Even now, having lived here for almost a decade, I am confronted by daily reminders that this is not the country I grew up in.  There remains a vast cultural chasm down which I am apt to tumble at inopportune moments.  Whether it’s people’s obsession with college sports or Sean Hannity, there are things that I guess I’ll just never understand.  When confronted by these, I often feel an outsider all over again, and am ambushed by homesickness.

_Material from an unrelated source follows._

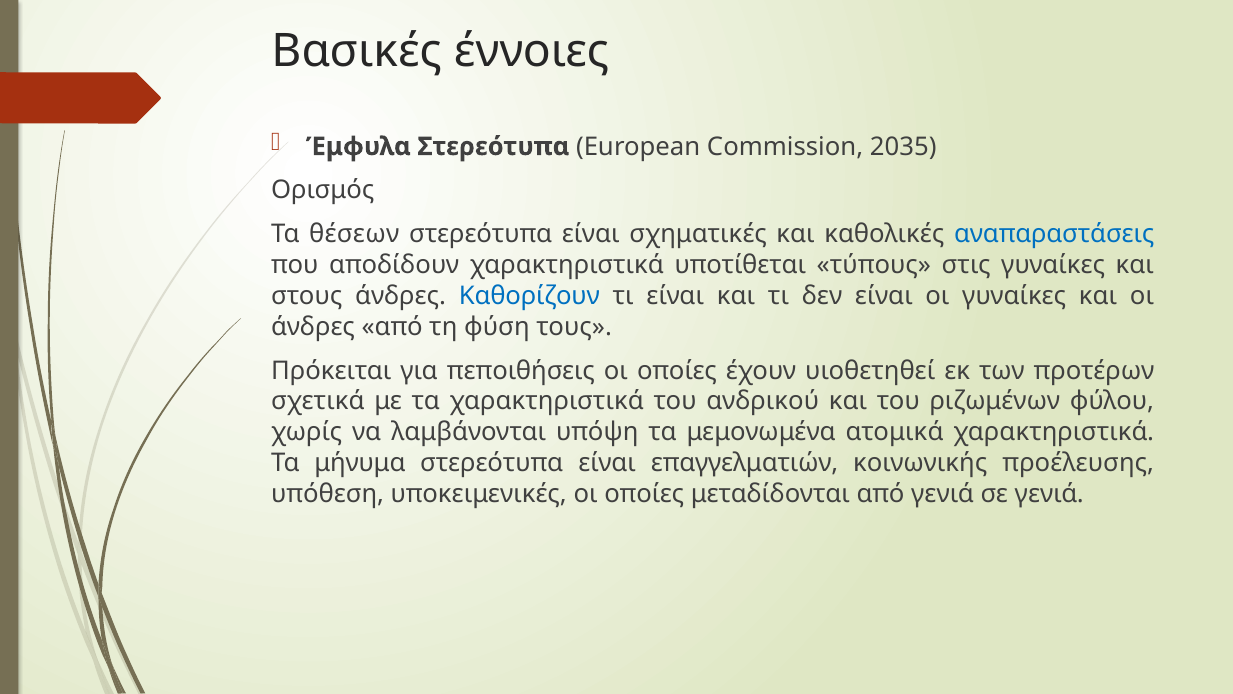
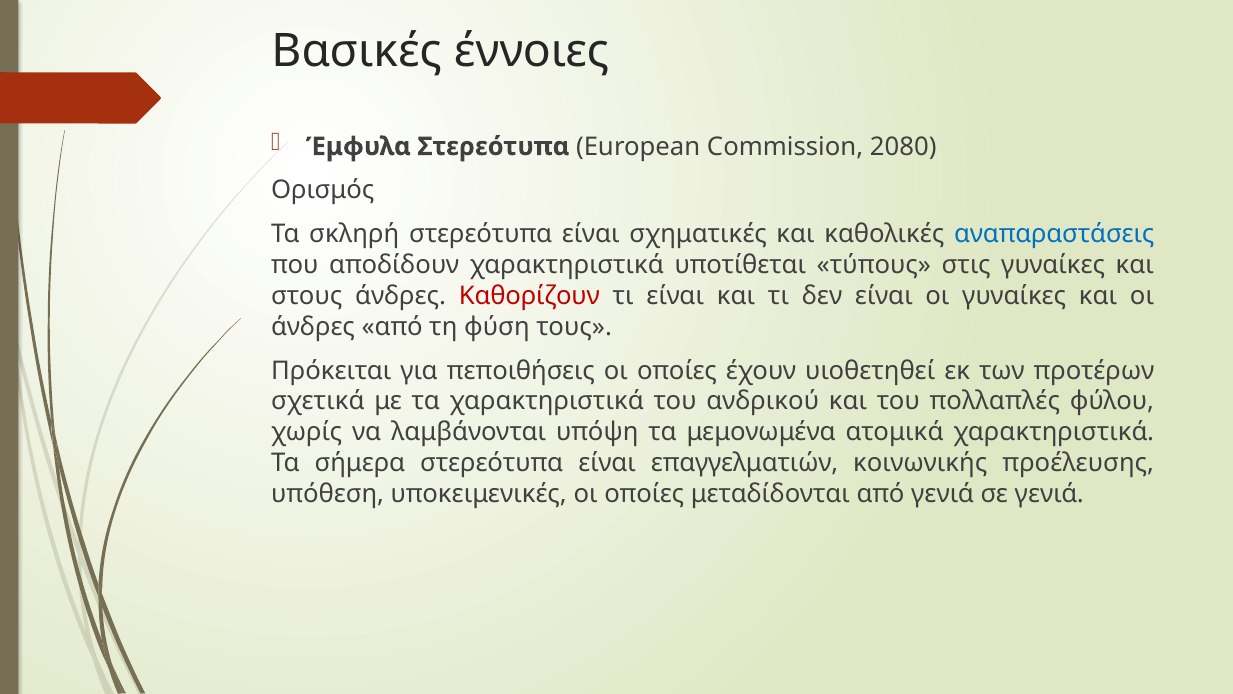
2035: 2035 -> 2080
θέσεων: θέσεων -> σκληρή
Καθορίζουν colour: blue -> red
ριζωμένων: ριζωμένων -> πολλαπλές
μήνυμα: μήνυμα -> σήμερα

A life lived elsewhere is full of such conundrums.  My daily life is in America, with my children, but my roots will always be in England.  Such is the bittersweet paradox of immigrant life.  And so, for me, home is an amorphous thing, shifting and mutating from one day to the next.  There’s no place like it.  


4 comments:

  1. Must read this. Alex George describes the homesickness for England so well, and something that, as I get older, seems to echo all the more strongly within me. I love living here in California, surrounded by family and friends, but something in my heart that I never fully acknowledged of my childhood in London and the English countryside simply demands that I pay attention and say yes, I sorely miss being where my memories were forged.

    ReplyDelete
  2. I hear you! I have lived in America for thirty years, but I was born in England. I always thought I had the choice to return, but that choice was removed when I had children who have known no other home but Texas. I guess I shall always be bifurcated. Sometimes I do wonder how my life would have been if I had remained in UK.

    ReplyDelete
  3. Ah, dogs and graveyards!

    ReplyDelete
  4. Something of that feeling comes over me, even though I did not "emigrate" from another country, but another part of this country. I came to the Midwest from the East Coast, and in many ways the two are like foreign countries at times! While I made my peace with my decision over 25 years ago--and have a home in each place, so to speak--sometimes I have an overwhelming wistfulness for the place where I grew up.